Available data –
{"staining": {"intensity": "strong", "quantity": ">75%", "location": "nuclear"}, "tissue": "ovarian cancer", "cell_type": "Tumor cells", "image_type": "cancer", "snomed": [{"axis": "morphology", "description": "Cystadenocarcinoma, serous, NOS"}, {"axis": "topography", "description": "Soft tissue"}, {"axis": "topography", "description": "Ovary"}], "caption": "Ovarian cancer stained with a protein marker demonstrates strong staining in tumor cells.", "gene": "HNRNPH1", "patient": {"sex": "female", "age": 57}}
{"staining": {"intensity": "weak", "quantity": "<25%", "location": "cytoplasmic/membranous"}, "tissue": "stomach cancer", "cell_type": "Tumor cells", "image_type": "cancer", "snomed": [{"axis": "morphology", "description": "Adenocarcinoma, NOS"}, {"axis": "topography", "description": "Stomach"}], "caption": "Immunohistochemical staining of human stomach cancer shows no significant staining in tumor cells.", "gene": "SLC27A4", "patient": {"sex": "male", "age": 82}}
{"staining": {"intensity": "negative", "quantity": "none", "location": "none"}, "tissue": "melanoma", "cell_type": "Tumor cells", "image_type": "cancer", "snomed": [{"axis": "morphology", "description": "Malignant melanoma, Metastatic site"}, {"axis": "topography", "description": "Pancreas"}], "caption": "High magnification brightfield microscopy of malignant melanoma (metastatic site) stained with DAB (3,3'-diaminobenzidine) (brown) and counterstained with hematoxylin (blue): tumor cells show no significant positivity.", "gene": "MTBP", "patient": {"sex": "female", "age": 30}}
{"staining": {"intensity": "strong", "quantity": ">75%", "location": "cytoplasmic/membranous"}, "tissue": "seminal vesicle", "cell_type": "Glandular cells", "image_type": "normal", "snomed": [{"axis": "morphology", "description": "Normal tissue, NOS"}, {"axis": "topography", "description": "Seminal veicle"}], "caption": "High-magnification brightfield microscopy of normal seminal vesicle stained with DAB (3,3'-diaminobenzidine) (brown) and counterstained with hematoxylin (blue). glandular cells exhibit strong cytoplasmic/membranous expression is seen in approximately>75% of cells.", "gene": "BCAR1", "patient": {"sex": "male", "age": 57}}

Try it –
Every line above should be written out again exactly as it stands.

Reply to the task –
{"staining": {"intensity": "strong", "quantity": ">75%", "location": "nuclear"}, "tissue": "ovarian cancer", "cell_type": "Tumor cells", "image_type": "cancer", "snomed": [{"axis": "morphology", "description": "Cystadenocarcinoma, serous, NOS"}, {"axis": "topography", "description": "Soft tissue"}, {"axis": "topography", "description": "Ovary"}], "caption": "Ovarian cancer stained with a protein marker demonstrates strong staining in tumor cells.", "gene": "HNRNPH1", "patient": {"sex": "female", "age": 57}}
{"staining": {"intensity": "weak", "quantity": "<25%", "location": "cytoplasmic/membranous"}, "tissue": "stomach cancer", "cell_type": "Tumor cells", "image_type": "cancer", "snomed": [{"axis": "morphology", "description": "Adenocarcinoma, NOS"}, {"axis": "topography", "description": "Stomach"}], "caption": "Immunohistochemical staining of human stomach cancer shows no significant staining in tumor cells.", "gene": "SLC27A4", "patient": {"sex": "male", "age": 82}}
{"staining": {"intensity": "negative", "quantity": "none", "location": "none"}, "tissue": "melanoma", "cell_type": "Tumor cells", "image_type": "cancer", "snomed": [{"axis": "morphology", "description": "Malignant melanoma, Metastatic site"}, {"axis": "topography", "description": "Pancreas"}], "caption": "High magnification brightfield microscopy of malignant melanoma (metastatic site) stained with DAB (3,3'-diaminobenzidine) (brown) and counterstained with hematoxylin (blue): tumor cells show no significant positivity.", "gene": "MTBP", "patient": {"sex": "female", "age": 30}}
{"staining": {"intensity": "strong", "quantity": ">75%", "location": "cytoplasmic/membranous"}, "tissue": "seminal vesicle", "cell_type": "Glandular cells", "image_type": "normal", "snomed": [{"axis": "morphology", "description": "Normal tissue, NOS"}, {"axis": "topography", "description": "Seminal veicle"}], "caption": "High-magnification brightfield microscopy of normal seminal vesicle stained with DAB (3,3'-diaminobenzidine) (brown) and counterstained with hematoxylin (blue). glandular cells exhibit strong cytoplasmic/membranous expression is seen in approximately>75% of cells.", "gene": "BCAR1", "patient": {"sex": "male", "age": 57}}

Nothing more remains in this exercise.